Regarding the art's provenance, Marvelmania Magazine editor and comics historian Mark Evanier wrote in 2002:

Jack [Kirby] was promised hefty sums of cash to draw dozens of things, including eight posters of Marvel heroes that the guy at Marvelmania promised to market. The eight drawings represented some of Jack's finest work, and he actually inked them himself, which was something he rarely did. Only four of the eight were ever issued and, though poorly printed, they sold well...which, of course, did not mean that Jack received the promised hefty sums. He got only a few bucks for the four that were released and nothing at all for the others.

===Other merchandise===
Additional Marvelmania merchandise included eight pinback buttons, depicting Captain America, Doctor Doom, the Fantastic Four, the Hulk, the Silver Surfer, Spider-Man, and the Sub-Mariner, all drawn by Jack Kirby; a 12-page "Marvelmania Comics Artist Inking And Coloring Kit" of black-and-white or blue-and-white preexisting images from Marvel Comics; a 12-page "Jack Kirby Portfolio"; and a seven-artist "Self-Portrait Kit" featuring 8½-inch × 11 in card-stock self-portraits, plus signature characters, by John Buscema, Gene Colan, Jack Kirby, John Romita Sr., Marie Severin, Jim Steranko, and Herb Trimpe, with a biography on the reverse of each; a 29-page Spider-Man portfolio; a 27-page Daredevil portfolio; a 12-photograph "Bullpen Photo Portfolio"; two stationery kits; and six small, silver-colored plastic figurines called "Super-Hero Models" that were recast from the 1967 "Marx Super-Heroes" plastic figurines.

==Demise==
Evanier wrote in 2003 that he discovered Marvelmania "was taking orders for such items and cashing the checks, and once in a rare while, they'd actually produce an item and ship it out. But a lot of kids were shamelessly ripped-off and when it became apparent that this was happening, I quit, as did my friend Steve Sherman, who was also working there. A few months later, the guy who owned and operated the company upped and vanished to avoid a legion of creditors, and has not been seen since". Evanier further recalled to historian Marc Flores, who writes under the pen name Ronin Ro, that after suspecting business problems, he arrived at the tiny Marvelmania office one day to see original Jack Kirby art, loaned to Marvelmania for reproduction, being given to local comics fans in exchange for mail-room duties. Ro writes:

... things at Marvelmania continued to fall apart. The guy who ran the place had overextended himself. He had great ideas for full-color catalogs and posters, but just as many outstanding bills from printers. [Steve] Sherman quit working there. Three weeks later, after completing the next Marvelmania fanzine, Evanier also left. Soon, creditors came after the guy who ran the place, the sheriff shut him down, and the police sat there and took the funds as they came in the door. Employees who left work on a Friday arrived on Monday to find the guy had 'cleaned the place out and disappeared'.

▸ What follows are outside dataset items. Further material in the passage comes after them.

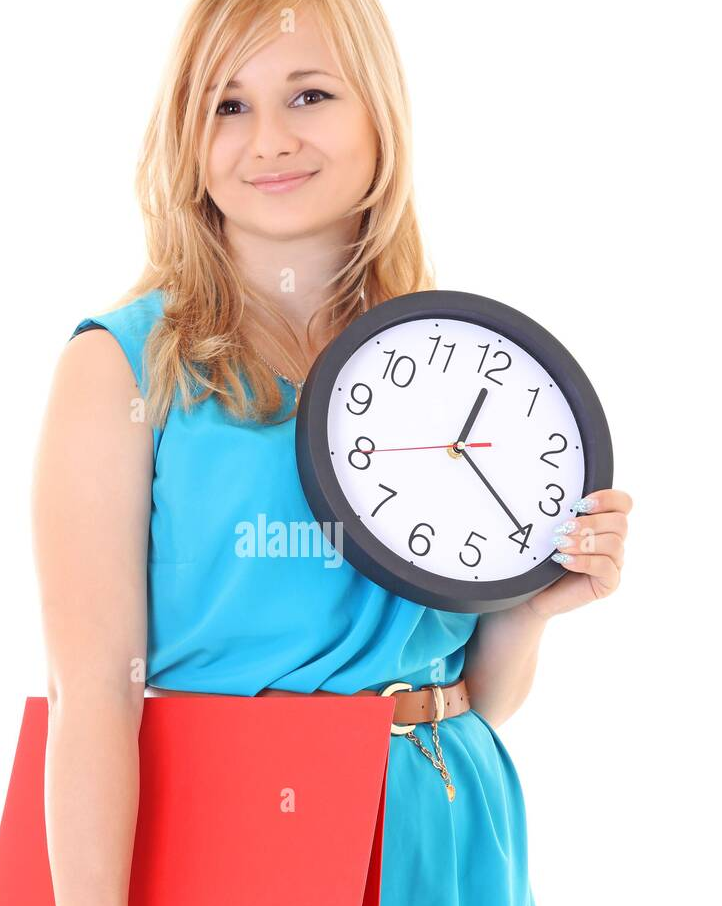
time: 12:19
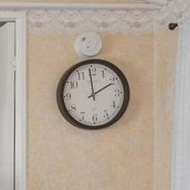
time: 1:59
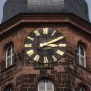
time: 3:09
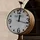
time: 12:17
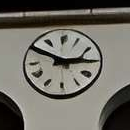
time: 2:50
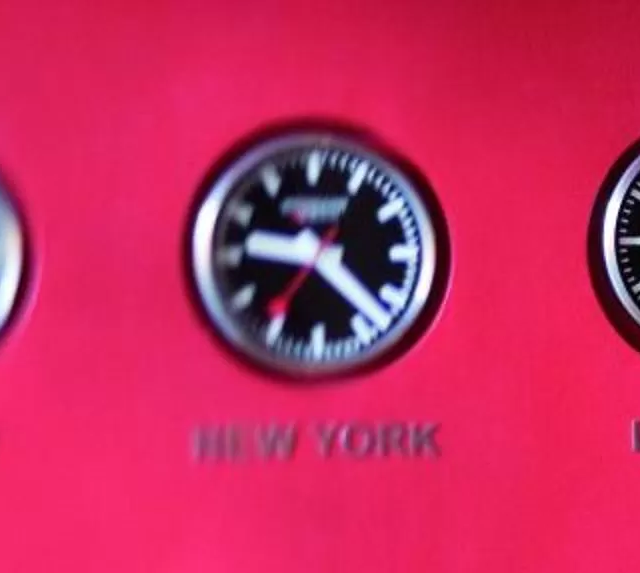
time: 9:22
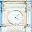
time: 4:07
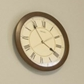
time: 3:54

The "Bullpen Bulletins" page in Marvel comics cover-dated December 1971 contained a "Special Notice" reading: "Just as this issue went to press, we learned that Marvelmania International, the club which has been advertising in our pages for some months, has been officially disbanded. No more memberships or orders should be sent to Marvelmania".

The in-house Marvel fanzine FOOM followed from late 1972 to mid-1978.